Stored data entries
------------------------------------------------------------------------

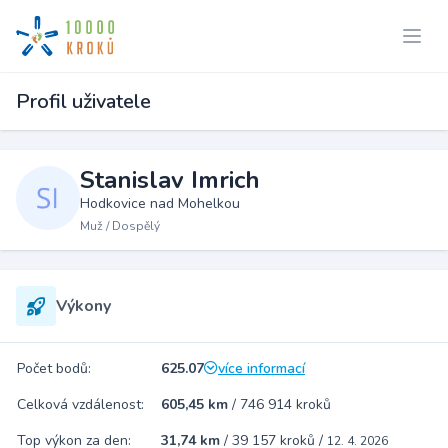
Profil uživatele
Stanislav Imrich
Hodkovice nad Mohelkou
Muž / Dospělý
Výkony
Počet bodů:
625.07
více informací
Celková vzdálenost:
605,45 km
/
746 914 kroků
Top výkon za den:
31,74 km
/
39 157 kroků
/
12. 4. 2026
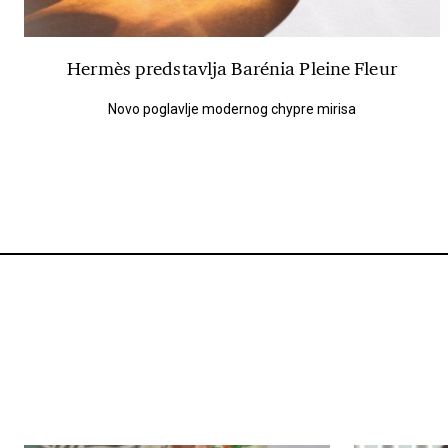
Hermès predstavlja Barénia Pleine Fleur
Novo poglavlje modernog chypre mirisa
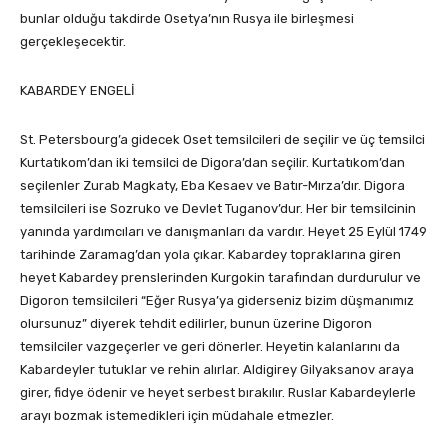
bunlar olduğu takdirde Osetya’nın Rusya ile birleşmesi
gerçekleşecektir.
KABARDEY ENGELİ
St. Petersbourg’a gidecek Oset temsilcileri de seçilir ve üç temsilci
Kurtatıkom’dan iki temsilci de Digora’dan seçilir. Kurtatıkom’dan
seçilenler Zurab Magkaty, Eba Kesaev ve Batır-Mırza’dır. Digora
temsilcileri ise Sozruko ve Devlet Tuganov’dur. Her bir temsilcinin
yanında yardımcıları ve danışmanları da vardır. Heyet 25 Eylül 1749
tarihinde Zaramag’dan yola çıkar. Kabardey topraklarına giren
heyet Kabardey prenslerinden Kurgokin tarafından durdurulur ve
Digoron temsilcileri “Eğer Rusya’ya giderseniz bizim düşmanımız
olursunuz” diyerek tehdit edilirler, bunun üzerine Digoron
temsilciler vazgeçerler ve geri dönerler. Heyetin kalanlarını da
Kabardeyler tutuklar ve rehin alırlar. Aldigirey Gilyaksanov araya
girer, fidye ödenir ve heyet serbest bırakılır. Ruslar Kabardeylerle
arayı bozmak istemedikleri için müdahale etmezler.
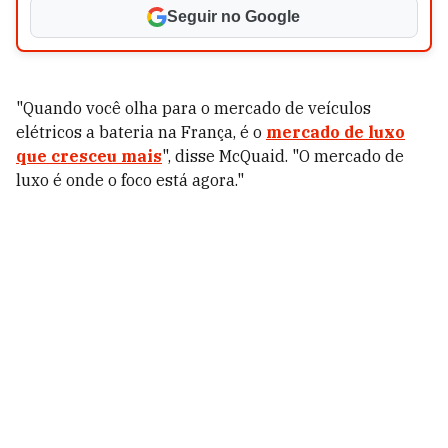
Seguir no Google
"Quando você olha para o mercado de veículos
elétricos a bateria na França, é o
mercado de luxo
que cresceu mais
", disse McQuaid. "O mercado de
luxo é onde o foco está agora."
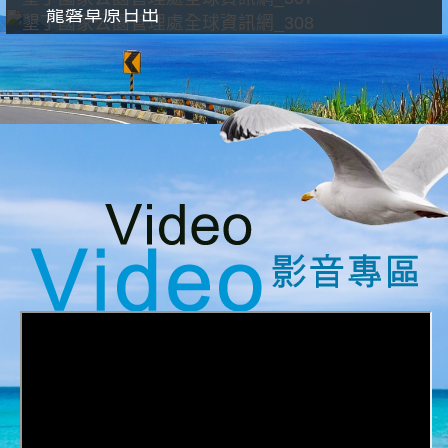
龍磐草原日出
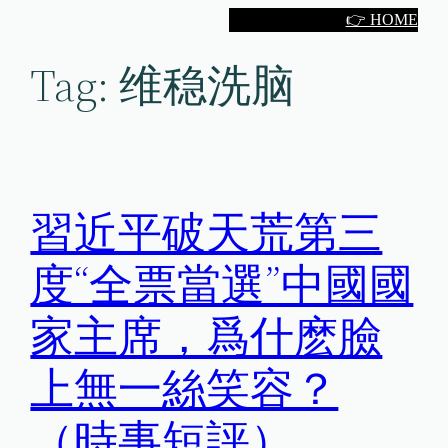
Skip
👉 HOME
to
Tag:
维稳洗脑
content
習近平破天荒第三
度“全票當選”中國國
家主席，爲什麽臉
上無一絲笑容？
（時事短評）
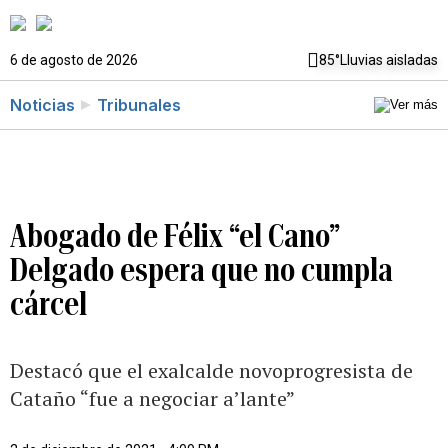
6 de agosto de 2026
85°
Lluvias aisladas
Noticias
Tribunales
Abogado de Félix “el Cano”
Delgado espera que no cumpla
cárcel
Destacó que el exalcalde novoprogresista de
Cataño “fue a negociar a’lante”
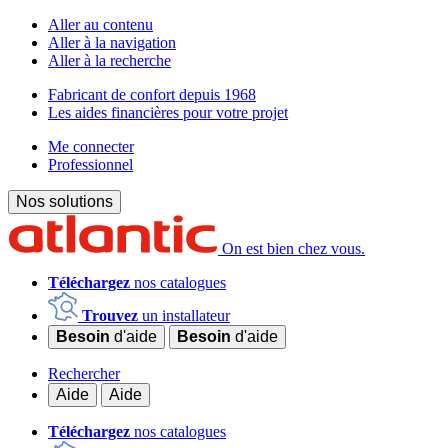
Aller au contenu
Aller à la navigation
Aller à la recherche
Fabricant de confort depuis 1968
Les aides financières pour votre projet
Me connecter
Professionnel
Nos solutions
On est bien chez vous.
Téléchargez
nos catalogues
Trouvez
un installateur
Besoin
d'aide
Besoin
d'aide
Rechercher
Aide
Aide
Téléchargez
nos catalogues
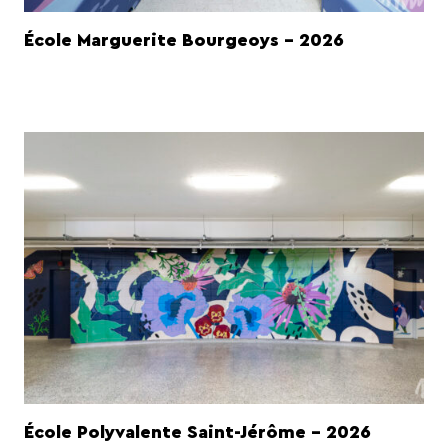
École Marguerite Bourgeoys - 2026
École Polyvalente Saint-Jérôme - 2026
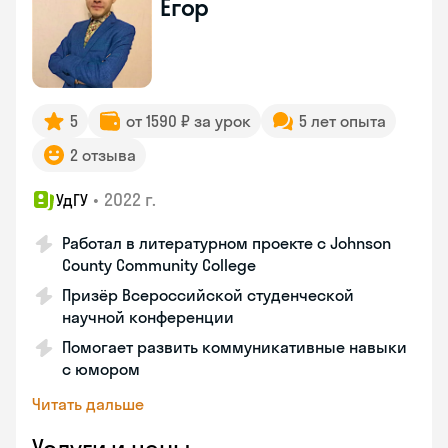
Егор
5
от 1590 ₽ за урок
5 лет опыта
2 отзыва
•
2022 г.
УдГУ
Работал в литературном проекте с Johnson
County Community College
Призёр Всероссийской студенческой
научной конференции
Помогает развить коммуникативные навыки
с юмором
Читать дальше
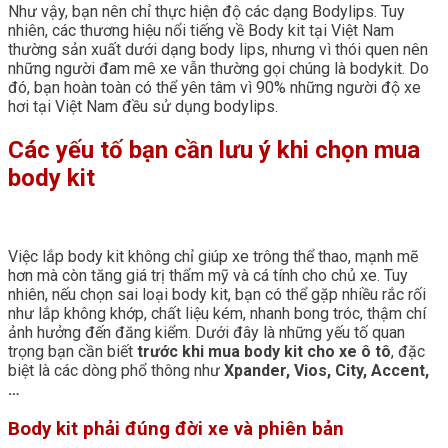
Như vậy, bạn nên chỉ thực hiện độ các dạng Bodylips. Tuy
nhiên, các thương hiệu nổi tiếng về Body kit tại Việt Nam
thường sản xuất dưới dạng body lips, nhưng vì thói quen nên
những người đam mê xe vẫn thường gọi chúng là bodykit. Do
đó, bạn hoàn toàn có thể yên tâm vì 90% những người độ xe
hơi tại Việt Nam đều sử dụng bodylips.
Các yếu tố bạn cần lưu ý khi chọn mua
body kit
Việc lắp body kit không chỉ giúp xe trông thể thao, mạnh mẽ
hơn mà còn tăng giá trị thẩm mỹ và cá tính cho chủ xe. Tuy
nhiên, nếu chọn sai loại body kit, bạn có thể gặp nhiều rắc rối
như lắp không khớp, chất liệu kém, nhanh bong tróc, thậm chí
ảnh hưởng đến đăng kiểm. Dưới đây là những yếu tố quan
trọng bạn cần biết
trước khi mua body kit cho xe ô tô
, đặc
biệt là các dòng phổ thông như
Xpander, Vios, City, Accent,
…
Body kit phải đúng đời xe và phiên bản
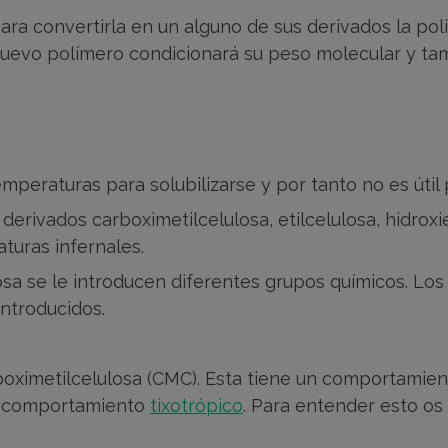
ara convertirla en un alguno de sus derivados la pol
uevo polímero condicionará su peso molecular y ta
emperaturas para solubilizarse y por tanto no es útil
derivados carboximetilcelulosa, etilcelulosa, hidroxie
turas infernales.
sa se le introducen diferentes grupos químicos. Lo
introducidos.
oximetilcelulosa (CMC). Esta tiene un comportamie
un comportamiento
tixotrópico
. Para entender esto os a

------------------------------------------------------------------------

ABOUT THIS EXERCISE
Provide the number of lines in the entries above on which the string "derivados" is found, and no other text.

WRITTEN ANSWER
2